There was something very refreshing about last night’s match and indeed about the tournament as a whole. There was something old-fashioned about it for anyone who, like me, has rather fallen out of love with the often ten arid professionalism and safety-first efficiency of the modern men’s game, which so often sees long phases of unchallenged inter-passing by two, three or four defenders in their otherwise empty half of the field, and vain attempts to find a way through blanket defences. It was a very important match — the most important any of the Lionesses will ever have played, and no doubt, their approach, guided by their Dutch coach, Sarina Wiegman, was highly professional. Nor was it free of the niggling and obstruction that characterises the men’s game. Yet there was also a freshness and sense of enjoyment about their play, also — if it’s not an insult — something of the amateur spirit, a game played for fun.
Will this victory change society’s view on women far beyond the football field as some have suggested? Or is it perhaps rather evidence of how completely that change is already underway or has already taken place? It’s no longer a man’s world, and quite right too, even if some of us oldies are sometimes bemused by the different landscape we have survived into, even at times resentful of it — if, also, one hopes — ashamed of such a feeling.
We are, it seems, about to have another female Prime Minister and there are numerous walks of life, such as universities, publishing, the City, and the media – where women were not so very long ago rarely more than junior employees, but are now equals or chief executives.

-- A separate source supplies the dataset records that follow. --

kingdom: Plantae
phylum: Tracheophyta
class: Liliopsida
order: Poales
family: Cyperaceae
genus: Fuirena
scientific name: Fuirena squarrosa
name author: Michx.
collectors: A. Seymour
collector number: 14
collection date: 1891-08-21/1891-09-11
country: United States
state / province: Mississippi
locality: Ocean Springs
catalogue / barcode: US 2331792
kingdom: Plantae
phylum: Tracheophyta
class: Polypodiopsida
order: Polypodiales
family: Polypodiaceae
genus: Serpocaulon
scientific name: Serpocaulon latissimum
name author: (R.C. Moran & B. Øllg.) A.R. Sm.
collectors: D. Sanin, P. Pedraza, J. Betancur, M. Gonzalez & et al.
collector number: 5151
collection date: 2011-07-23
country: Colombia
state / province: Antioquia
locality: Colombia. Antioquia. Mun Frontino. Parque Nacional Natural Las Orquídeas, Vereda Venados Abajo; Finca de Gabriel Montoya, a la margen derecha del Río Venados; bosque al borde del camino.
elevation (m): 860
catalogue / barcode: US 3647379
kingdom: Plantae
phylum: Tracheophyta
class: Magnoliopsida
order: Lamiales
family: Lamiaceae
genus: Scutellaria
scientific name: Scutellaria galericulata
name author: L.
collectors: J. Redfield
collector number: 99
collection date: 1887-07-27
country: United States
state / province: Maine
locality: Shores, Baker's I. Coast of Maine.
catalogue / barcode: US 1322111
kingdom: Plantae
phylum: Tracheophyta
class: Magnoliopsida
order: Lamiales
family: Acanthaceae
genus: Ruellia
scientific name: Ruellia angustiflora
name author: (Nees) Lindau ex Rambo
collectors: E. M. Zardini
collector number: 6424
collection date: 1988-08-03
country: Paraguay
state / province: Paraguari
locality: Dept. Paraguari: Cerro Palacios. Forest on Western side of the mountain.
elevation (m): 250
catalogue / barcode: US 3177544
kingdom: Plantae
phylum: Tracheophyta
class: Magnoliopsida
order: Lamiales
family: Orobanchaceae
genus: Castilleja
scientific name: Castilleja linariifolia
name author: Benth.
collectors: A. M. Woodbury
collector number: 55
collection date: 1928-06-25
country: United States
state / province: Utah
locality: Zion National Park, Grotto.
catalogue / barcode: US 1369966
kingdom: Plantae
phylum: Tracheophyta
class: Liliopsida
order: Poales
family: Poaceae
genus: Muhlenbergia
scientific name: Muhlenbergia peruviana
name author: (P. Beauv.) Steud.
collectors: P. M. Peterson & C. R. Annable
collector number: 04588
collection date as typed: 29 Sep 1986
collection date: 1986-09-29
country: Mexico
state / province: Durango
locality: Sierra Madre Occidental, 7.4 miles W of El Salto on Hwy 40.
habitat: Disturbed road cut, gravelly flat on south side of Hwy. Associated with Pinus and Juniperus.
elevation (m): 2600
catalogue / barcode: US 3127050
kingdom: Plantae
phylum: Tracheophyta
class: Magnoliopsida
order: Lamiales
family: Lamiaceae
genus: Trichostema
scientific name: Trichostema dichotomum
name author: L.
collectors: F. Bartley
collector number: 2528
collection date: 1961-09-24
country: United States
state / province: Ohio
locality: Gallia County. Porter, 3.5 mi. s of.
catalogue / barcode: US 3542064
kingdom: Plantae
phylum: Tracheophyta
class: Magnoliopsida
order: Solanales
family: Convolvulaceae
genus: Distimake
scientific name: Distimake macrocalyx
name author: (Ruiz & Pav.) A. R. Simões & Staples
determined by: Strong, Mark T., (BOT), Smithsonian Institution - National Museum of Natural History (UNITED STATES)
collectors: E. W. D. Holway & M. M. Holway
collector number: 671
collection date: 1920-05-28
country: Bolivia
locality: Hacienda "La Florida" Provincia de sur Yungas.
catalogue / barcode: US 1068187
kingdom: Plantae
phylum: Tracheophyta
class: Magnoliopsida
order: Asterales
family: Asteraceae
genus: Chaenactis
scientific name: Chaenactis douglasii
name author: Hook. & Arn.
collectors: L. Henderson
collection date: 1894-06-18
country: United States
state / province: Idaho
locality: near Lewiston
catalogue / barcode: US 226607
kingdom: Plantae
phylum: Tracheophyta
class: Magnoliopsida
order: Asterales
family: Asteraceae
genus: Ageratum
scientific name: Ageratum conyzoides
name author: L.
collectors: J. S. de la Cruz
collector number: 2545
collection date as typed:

The huge crowd at Wembley reflects a change that has been underway for a long time. Some sports have, for easily identifiable reasons, moved faster than others. This has perhaps been easier in minority sports, but it is coming everywhere. Women’s football has been given a huge boost by the Lionesses. The next step is for the club game to profit from the new popularity and celebrity. One can see signs of this already in the much greater coverage in the press, radio and television given to women’s sport in general.
In those sports in which some degree of equality has long been established women stars have long been celebrities. Tennis is an obvious example. It is almost a hundred years since Suzanne Lenglen was as bright a star as any of the male champions of her time. Of course, men will always have certain physical advantages which is why direct competition between male and female teams will remain impossible, but there are others where this is not the case. Rachel Blackmore has ridden the winner of the Grand National and Hollie Doyle has won classics on the Flat.
The days of discrimination and “women can’t do that” are surely over. After all, the Lionesses have achieved more than any England men’s team, sporting the Three Lions, since Bobby Moore led England to a World Cup triumph in 1966. And they did this while attracting a record crowd and watched by tens of millions on TV.